ONE of Winchester’s top business leaders has expressed concern about struggling independent businesses.

Executive director of Winchester Business Improvement District Catherine Turness told city councillors that she was worried about the impact of business rates across the district.

Ms Turness gave a presentation to the Town Forum on the BID’s draft business plan for 2018 to 2023, in which she talked about ensuring future business success, as well as the achievements of the BID since it began.

The BID is going for a second renewal ballot and has circulated a consultation document to local businesses to get feedback in the lead up to a vote in September.

The organisation began in the city in 2007 and businesses voted to renew the organisation in 2012.

Cllr Dominic Hiscock asked Ms Turness what the best and worst things were about trading in Winchester.

Ms Turness replied: “I would say the best thing about Winchester is that unique collectiveness. When things need to get done they get done together.

“In terms of the bad, there have been developments which have had setbacks which has made businesses say Winchester isn’t open for business in their feedback.

“I hope that the movement is quick because we will lose some more businesses in the meantime. I am specifically concerned about our independent businesses. The one thing that people are particularly struggling with is business rates.
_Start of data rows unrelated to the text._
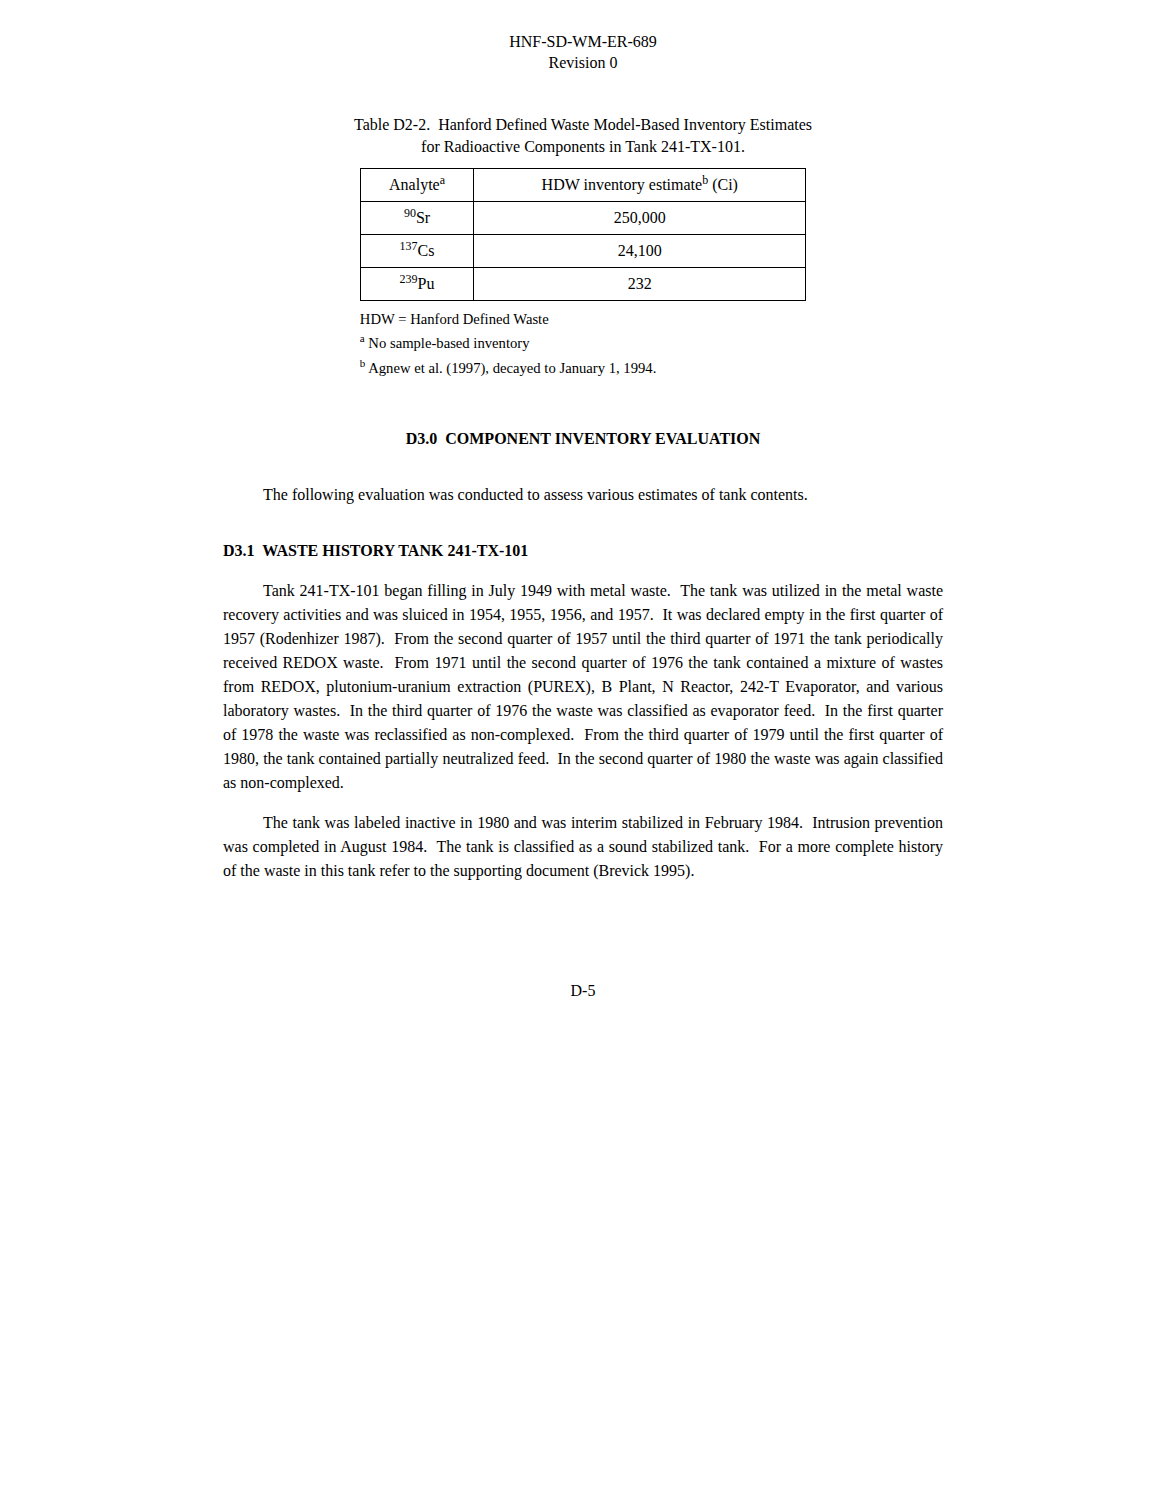HNF-SD-WM-ER-689
Revision 0
Table D2-2. Hanford Defined Waste Model-Based Inventory Estimates
for Radioactive Components in Tank 241-TX-101.
| Analyte a | HDW inventory estimate b (Ci) |
| --- | --- |
| 90 Sr | 250,000 |
| 137 Cs | 24,100 |
| 239 Pu | 232 |
HDW = Hanford Defined Waste
a No sample-based inventory
b Agnew et al. (1997), decayed to January 1, 1994.
D3.0 COMPONENT INVENTORY EVALUATION
The following evaluation was conducted to assess various estimates of tank contents.
D3.1 WASTE HISTORY TANK 241-TX-101
Tank 241-TX-101 began filling in July 1949 with metal waste. The tank was utilized in the metal waste recovery activities and was sluiced in 1954, 1955, 1956, and 1957. It was declared empty in the first quarter of 1957 (Rodenhizer 1987). From the second quarter of 1957 until the third quarter of 1971 the tank periodically received REDOX waste. From 1971 until the second quarter of 1976 the tank contained a mixture of wastes from REDOX, plutonium-uranium extraction (PUREX), B Plant, N Reactor, 242-T Evaporator, and various laboratory wastes. In the third quarter of 1976 the waste was classified as evaporator feed. In the first quarter of 1978 the waste was reclassified as non-complexed. From the third quarter of 1979 until the first quarter of 1980, the tank contained partially neutralized feed. In the second quarter of 1980 the waste was again classified as non-complexed.
The tank was labeled inactive in 1980 and was interim stabilized in February 1984. Intrusion prevention was completed in August 1984. The tank is classified as a sound stabilized tank. For a more complete history of the waste in this tank refer to the supporting document (Brevick 1995).
D-5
“If they do not get the help they say, they won’t be there next year.”

Cllr Lucille Thompson asked Ms Turness what the BID would do to encourage shops to move in, given the number of major retailers moving out of the city.

Ms Turness said: “It is always a worry when we see a new vacancy, but our vacancy rate is one of the lowest in the country. Most of the units that we see have activity but it takes a long time to get going.”

Addressing the issue of ensuring a mix of businesses, Ms Turness continued: “The city council have the power to be able to steer things in the right way. High streets are changing and they are not going to be all retail anymore.

“Central Winchester is the key to getting things done. Having some units where national retailers can have the choice of rent and rates is key.

“Until more units become available to drive rent down, you can’t get independent shops on the high street who can afford to be there.”

Cllr Ian Tait told the meeting: “There is an unacceptable situation with rubbish on our high street which is just appalling- I hope that if BID wins the term that you will be robust with this.

"We need to up our game and the BID needs to be a key player in doing that.”

The BID’s draft plan featured four main sections: Positioning and Promoting Winchester, Managing and Enhancing the Cityscape, Influencing and Inspiring Change and Supporting Business Growth.

Among the BID’s hopes for the future of the district were to create a youthful, creative city for young people, an employee wellbeing scheme, a free or subsidised marketing training scheme and a greater focus on technology opportunities.